Euphemisms don’t help us. Call it what it is: systemic erosion. Neglect. Injustice.
Check in.
With yourself. With your people. Build the relationships that sustain us for the long haul.
Accept the opportunity in chaos.
Sometimes, systems have to break so we can rebuild them differently. The breaking isn’t the end—it’s the beginning.
Activate. Take one step!
On days that you feel exhausted, overwhelmed, paralyzed take one step. Be defiant in small, daily ways. Don’t obey in advance. Don’t pre-comply. That’s what they count on.
In Closing
Thank you—for your time, your labor, your heart.

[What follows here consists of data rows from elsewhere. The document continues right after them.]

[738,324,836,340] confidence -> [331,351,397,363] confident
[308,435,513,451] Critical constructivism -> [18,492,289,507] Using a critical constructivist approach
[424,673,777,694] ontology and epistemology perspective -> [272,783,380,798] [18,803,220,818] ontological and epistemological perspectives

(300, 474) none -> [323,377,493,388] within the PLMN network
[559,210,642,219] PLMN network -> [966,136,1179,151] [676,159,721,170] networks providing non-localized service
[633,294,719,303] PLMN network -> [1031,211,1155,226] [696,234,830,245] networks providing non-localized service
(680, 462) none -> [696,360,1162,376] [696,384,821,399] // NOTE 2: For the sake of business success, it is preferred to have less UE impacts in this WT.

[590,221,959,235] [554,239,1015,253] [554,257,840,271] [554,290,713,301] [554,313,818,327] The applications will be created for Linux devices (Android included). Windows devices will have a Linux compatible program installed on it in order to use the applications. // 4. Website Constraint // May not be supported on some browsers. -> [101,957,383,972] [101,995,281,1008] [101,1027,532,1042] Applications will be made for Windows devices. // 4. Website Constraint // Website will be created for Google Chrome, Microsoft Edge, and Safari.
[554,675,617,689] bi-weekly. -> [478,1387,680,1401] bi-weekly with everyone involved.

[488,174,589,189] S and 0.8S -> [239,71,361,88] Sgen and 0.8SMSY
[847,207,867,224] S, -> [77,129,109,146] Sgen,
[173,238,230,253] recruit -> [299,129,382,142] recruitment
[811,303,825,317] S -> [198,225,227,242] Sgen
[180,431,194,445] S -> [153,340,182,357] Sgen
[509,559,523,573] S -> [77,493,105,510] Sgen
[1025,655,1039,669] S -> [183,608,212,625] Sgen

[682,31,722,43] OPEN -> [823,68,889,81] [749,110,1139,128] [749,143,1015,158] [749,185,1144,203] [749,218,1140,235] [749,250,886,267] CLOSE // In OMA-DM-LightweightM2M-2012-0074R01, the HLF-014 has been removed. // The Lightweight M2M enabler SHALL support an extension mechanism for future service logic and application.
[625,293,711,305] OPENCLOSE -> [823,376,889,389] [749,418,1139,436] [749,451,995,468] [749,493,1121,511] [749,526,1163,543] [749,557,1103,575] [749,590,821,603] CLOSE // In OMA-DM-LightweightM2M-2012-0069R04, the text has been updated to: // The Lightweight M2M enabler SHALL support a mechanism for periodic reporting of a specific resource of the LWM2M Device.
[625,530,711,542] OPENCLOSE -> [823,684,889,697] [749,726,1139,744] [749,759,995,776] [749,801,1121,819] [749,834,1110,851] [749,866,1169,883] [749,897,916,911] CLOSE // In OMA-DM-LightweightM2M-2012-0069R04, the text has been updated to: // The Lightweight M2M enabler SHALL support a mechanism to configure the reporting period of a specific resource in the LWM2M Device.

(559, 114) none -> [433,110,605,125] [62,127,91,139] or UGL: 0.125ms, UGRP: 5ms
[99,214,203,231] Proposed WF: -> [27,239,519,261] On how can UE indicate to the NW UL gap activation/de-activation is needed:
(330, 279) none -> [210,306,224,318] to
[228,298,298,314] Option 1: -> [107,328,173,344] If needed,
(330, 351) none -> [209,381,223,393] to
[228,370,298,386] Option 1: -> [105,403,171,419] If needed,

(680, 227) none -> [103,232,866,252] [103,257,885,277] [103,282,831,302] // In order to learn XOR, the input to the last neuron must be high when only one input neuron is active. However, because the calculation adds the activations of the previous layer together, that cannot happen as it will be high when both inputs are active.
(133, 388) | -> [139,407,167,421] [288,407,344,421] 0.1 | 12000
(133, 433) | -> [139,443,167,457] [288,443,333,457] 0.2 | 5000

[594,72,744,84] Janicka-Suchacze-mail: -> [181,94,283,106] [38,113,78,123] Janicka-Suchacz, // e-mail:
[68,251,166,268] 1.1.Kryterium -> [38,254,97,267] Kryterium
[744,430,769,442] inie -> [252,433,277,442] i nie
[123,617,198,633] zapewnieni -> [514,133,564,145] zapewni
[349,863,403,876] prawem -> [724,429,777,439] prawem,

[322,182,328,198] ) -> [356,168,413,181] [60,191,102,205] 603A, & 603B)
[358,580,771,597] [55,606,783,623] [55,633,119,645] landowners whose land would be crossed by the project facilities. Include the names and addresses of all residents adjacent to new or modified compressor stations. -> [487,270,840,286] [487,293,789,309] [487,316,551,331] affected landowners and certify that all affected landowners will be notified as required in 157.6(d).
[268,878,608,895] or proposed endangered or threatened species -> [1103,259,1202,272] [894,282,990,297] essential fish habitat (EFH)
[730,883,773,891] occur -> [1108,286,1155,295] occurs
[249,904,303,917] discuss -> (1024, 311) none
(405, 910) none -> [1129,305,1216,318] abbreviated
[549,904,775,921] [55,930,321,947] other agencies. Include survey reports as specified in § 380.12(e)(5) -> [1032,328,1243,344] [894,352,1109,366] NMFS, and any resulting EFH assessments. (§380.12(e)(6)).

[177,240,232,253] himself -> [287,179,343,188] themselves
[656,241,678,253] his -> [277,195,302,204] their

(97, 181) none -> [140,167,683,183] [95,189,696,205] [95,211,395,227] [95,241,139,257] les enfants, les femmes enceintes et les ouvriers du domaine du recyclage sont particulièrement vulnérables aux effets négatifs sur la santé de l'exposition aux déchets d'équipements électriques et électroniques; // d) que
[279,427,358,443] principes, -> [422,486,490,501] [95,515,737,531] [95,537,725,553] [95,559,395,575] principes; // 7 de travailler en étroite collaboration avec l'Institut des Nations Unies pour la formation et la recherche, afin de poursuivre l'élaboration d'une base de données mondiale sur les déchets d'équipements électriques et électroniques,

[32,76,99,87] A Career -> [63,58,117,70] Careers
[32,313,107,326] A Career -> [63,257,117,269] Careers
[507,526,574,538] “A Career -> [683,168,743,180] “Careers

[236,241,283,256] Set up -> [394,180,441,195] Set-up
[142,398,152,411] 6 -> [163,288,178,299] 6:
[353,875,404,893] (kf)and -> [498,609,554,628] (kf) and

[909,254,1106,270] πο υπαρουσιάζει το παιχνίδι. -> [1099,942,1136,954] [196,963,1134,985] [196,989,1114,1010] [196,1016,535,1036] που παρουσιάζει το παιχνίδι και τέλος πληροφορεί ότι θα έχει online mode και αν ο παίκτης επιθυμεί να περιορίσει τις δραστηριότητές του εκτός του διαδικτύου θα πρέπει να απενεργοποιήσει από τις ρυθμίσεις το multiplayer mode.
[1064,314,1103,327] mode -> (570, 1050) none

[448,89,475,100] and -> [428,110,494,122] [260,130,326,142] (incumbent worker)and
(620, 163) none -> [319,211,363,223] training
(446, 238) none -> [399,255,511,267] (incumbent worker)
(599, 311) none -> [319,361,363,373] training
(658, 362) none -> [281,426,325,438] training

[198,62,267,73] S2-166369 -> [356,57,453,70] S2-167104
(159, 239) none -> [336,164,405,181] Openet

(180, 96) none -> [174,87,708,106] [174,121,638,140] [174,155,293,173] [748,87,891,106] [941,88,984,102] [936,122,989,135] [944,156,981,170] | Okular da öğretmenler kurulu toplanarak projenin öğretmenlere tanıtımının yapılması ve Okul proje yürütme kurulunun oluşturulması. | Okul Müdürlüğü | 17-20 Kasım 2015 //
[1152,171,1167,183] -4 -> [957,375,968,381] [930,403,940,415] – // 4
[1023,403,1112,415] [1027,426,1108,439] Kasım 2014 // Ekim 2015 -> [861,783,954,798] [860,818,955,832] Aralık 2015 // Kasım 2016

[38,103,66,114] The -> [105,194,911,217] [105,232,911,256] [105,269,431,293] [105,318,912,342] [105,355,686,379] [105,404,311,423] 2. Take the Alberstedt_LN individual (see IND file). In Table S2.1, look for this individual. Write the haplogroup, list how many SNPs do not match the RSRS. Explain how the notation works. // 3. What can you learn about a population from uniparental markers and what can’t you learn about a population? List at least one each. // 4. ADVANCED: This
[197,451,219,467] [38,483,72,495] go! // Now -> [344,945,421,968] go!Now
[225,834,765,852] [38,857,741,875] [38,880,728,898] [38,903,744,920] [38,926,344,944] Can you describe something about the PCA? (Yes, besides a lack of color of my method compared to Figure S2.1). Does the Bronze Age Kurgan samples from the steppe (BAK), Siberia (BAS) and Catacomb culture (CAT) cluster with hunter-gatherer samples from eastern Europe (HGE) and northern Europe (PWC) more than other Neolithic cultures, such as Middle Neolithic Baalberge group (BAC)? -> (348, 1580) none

Thank you for continuing to show up in the face of despair.
**Now more than ever—let’s take good care.**
Care of ourselves.
Care of one another.
Care as a form of resistance.
Because when care is radical and defiant, it becomes a force that systems cannot erase.
Let’s hold that care. Let’s build with it.
Let’s never give it up.
Thank you.
“When care is radical and defiant, It becomes a force that systems cannot erase.” Thank you Erin.
Thank you Erin. Your thoughtful speech was exactly what we needed to hear today.
Thank you Erin for all the hard work you do for the Wexford Dems.
Thank you for pointing out the needs of people who are already in need and rely on programs like Medicaid.
We have to continue to ban together and draw strength from each other.